If a graduate has worked abroad for good after graduation, then he/she may never need to pay the "education tax". It is unfair to other graduates who stay in the UK.
Mark, London, UK
The problem with funding comes from this government, and previous governments', desires to increase student numbers to levels that can't be afforded. This has also created a dilution of standards and the existence of semi-worthless degrees. If we can prioritise degree academic subjects with respect to their worth to society we can drop some of the "less worthy" courses and full state provision for the remainder should be possible (for example, why are there four times more media students than available media jobs.)

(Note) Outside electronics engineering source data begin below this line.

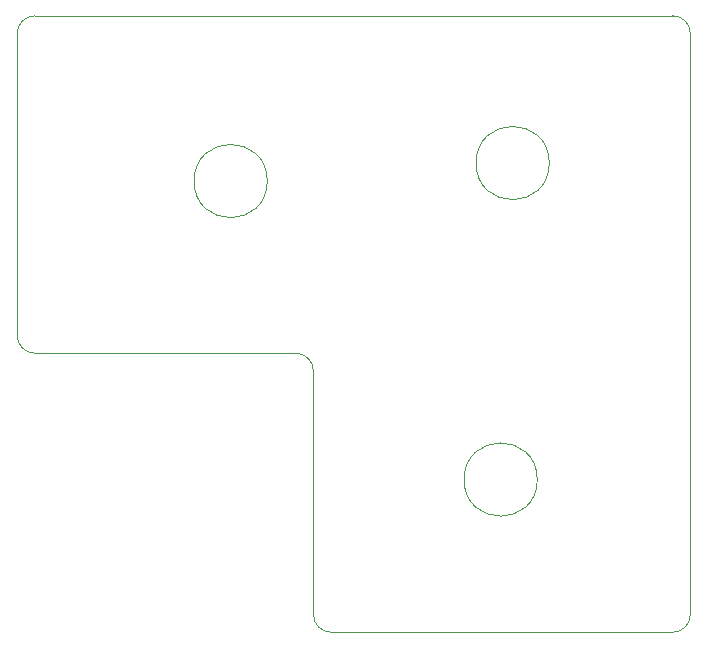
<source format=gbr>
%TF.GenerationSoftware,KiCad,Pcbnew,(5.1.10)-1*%
%TF.CreationDate,2022-12-01T07:09:04-06:00*%
%TF.ProjectId,perovskite_routing_board,7065726f-7673-46b6-9974-655f726f7574,A*%
%TF.SameCoordinates,Original*%
%TF.FileFunction,Profile,NP*%
%FSLAX46Y46*%
G04 Gerber Fmt 4.6, Leading zero omitted, Abs format (unit mm)*
G04 Created by KiCad (PCBNEW (5.1.10)-1) date 2022-12-01 07:09:04*
%MOMM*%
%LPD*%
G01*
G04 APERTURE LIST*
%TA.AperFunction,Profile*%
%ADD10C,0.050000*%
%TD*%
G04 APERTURE END LIST*
D10*
X135664000Y-89889042D02*
G75*
G03*
X135664000Y-89889042I-3100000J0D01*
G01*
X159540000Y-88365042D02*
G75*
G03*
X159540000Y-88365042I-3100000J0D01*
G01*
X158524000Y-115162041D02*
G75*
G03*
X158524000Y-115162041I-3100000J0D01*
G01*
X139573000Y-105966959D02*
X139573000Y-126592041D01*
X141073000Y-128092041D02*
G75*
G02*
X139573000Y-126592041I0J1500000D01*
G01*
X114485500Y-77392042D02*
X114485500Y-102966959D01*
X114485500Y-77392042D02*
G75*
G02*
X115985500Y-75892042I1500000J0D01*
G01*
X171485500Y-126592041D02*
G75*
G02*
X169985500Y-128092041I-1500000J0D01*
G01*
X169985500Y-75892042D02*
G75*
G02*
X171485500Y-77392042I0J-1500000D01*
G01*
X115985500Y-104466959D02*
G75*
G02*
X114485500Y-102966959I0J1500000D01*
G01*
X171485500Y-126592041D02*
X171485500Y-77392042D01*
X169985500Y-75892042D02*
X115985500Y-75892042D01*
X115985500Y-104466959D02*
X138073000Y-104466959D01*
X141073000Y-128092041D02*
X169985500Y-128092041D01*
X138073000Y-104466959D02*
G75*
G02*
X139573000Y-105966959I0J-1500000D01*
G01*
M02*

</source>
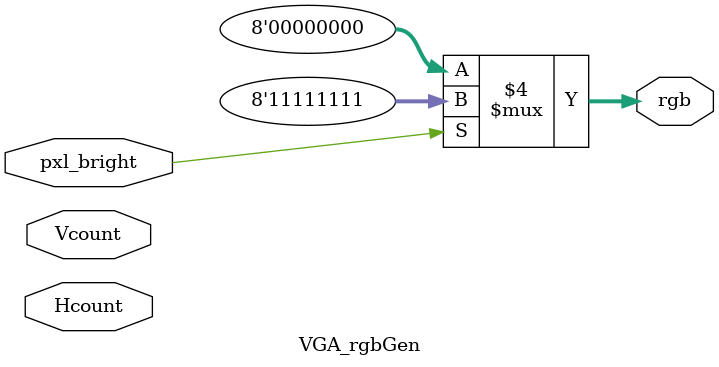
<source format=v>
`timescale 1ns / 1ps
module VGA_rgbGen(
	input pxl_bright,
	input [9:0] Hcount, 
	input [9:0] Vcount,
	output reg [7:0] rgb
    );

	 
	//set params for the colors 
	parameter BLACK = 8'b000_000_00;
	parameter WHITE = 8'b111_111_11;
	parameter RED = 8'b111_000_00;
	parameter GREEN = 8'b000_111_00;
	parameter BLUE = 8'b000_000_00;
	
		always@(*)
	begin
		if(~pxl_bright)	// if off turn it black
		begin
			rgb=BLACK;
		end
		else		
			rgb=WHITE;
	end



endmodule

</source>
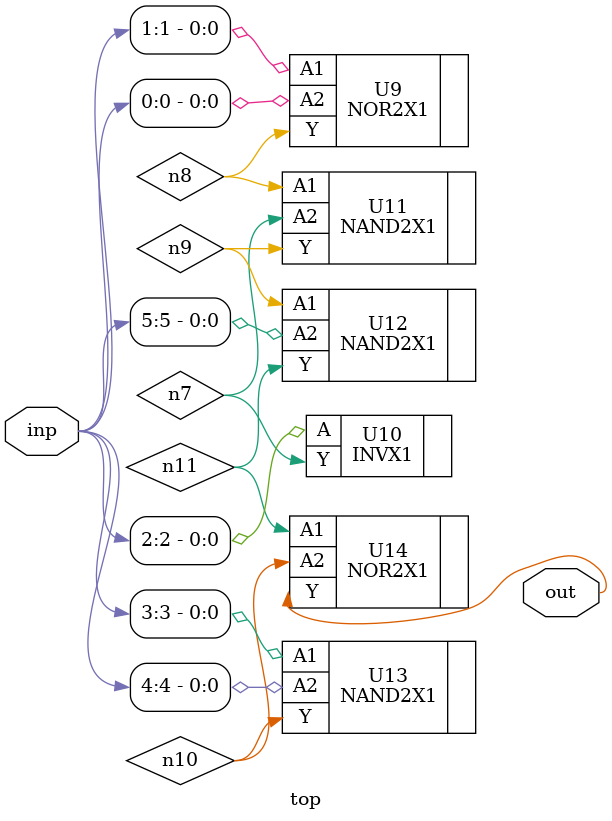
<source format=sv>


module top ( inp, out );
  input [5:0] inp;
  output out;
  wire   n7, n8, n9, n10, n11;

  NOR2X1 U9 ( .A1(inp[1]), .A2(inp[0]), .Y(n8) );
  INVX1 U10 ( .A(inp[2]), .Y(n7) );
  NAND2X1 U11 ( .A1(n8), .A2(n7), .Y(n9) );
  NAND2X1 U12 ( .A1(n9), .A2(inp[5]), .Y(n11) );
  NAND2X1 U13 ( .A1(inp[3]), .A2(inp[4]), .Y(n10) );
  NOR2X1 U14 ( .A1(n11), .A2(n10), .Y(out) );
endmodule


</source>
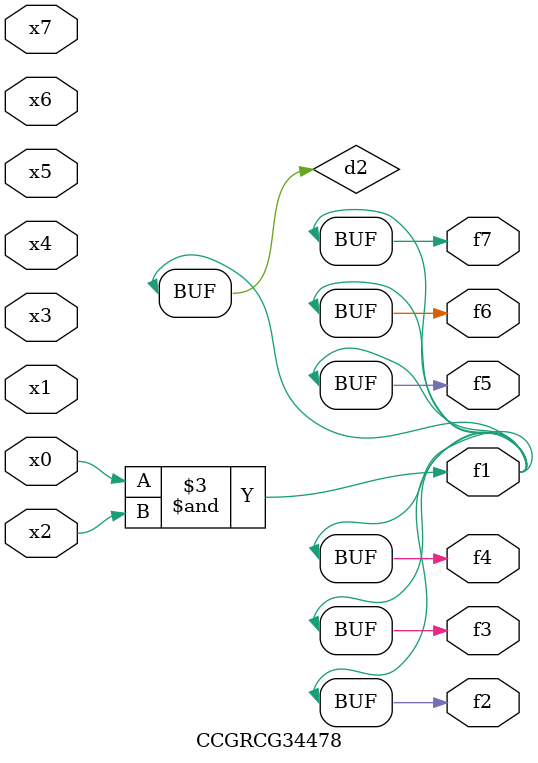
<source format=v>
module CCGRCG34478(
	input x0, x1, x2, x3, x4, x5, x6, x7,
	output f1, f2, f3, f4, f5, f6, f7
);

	wire d1, d2;

	nor (d1, x3, x6);
	and (d2, x0, x2);
	assign f1 = d2;
	assign f2 = d2;
	assign f3 = d2;
	assign f4 = d2;
	assign f5 = d2;
	assign f6 = d2;
	assign f7 = d2;
endmodule

</source>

I would just like to point out that on average graduates ALREADY pay an additional tax: higher rate income tax, plus the full NI contribution. To me, this just looks like another one of Gordon Brown's "stealth taxes".
This is an outrageous suggestion. To make the rest of us who have had to work hard to earn the money to go to university suddenly subsidise anyone who wants 3 years of drinking and clubbing whilst getting an irrelevant degree is disgraceful. The point of making people pay for higher education is to discourage those who are not really interested in furthering their knowledge. It prevents the freeloaders who scrounge for as long as possible on state benefits before finally deciding to get a job. I'm still paying of my loans for my education, which includes the fees for tuition and the same should be for everyone.
Paul, UK The return of some form of student grants, and of a graduate tax instead of an immediate debt, would be very welcome. The recent policy of burdening students with huge debts the minute they start their courses has resulted in students doing much low-paid part-time work - to the detriment of their studies.
Delaying the payments for studies until graduates are in a position to pay is a far more responsible approach. It will not only increase the number of people willing to enter Higher Education, it will also improve of the educational experience of those who do enter.
We need a way to give incentives to students through funding based on merit, not elitism, without fuelling student debt or dependency. Means-tested grants and loans have both failed.
When I was a student in 1969 I applied for a student's grant but what I got was not worth the trouble as both parents worked. If all students were independent of parental assistance and applied for a grant then they should sign an agreement that they should spend the next 2-3 years in employment within the UK before taking their newly qualified skills elsewhere.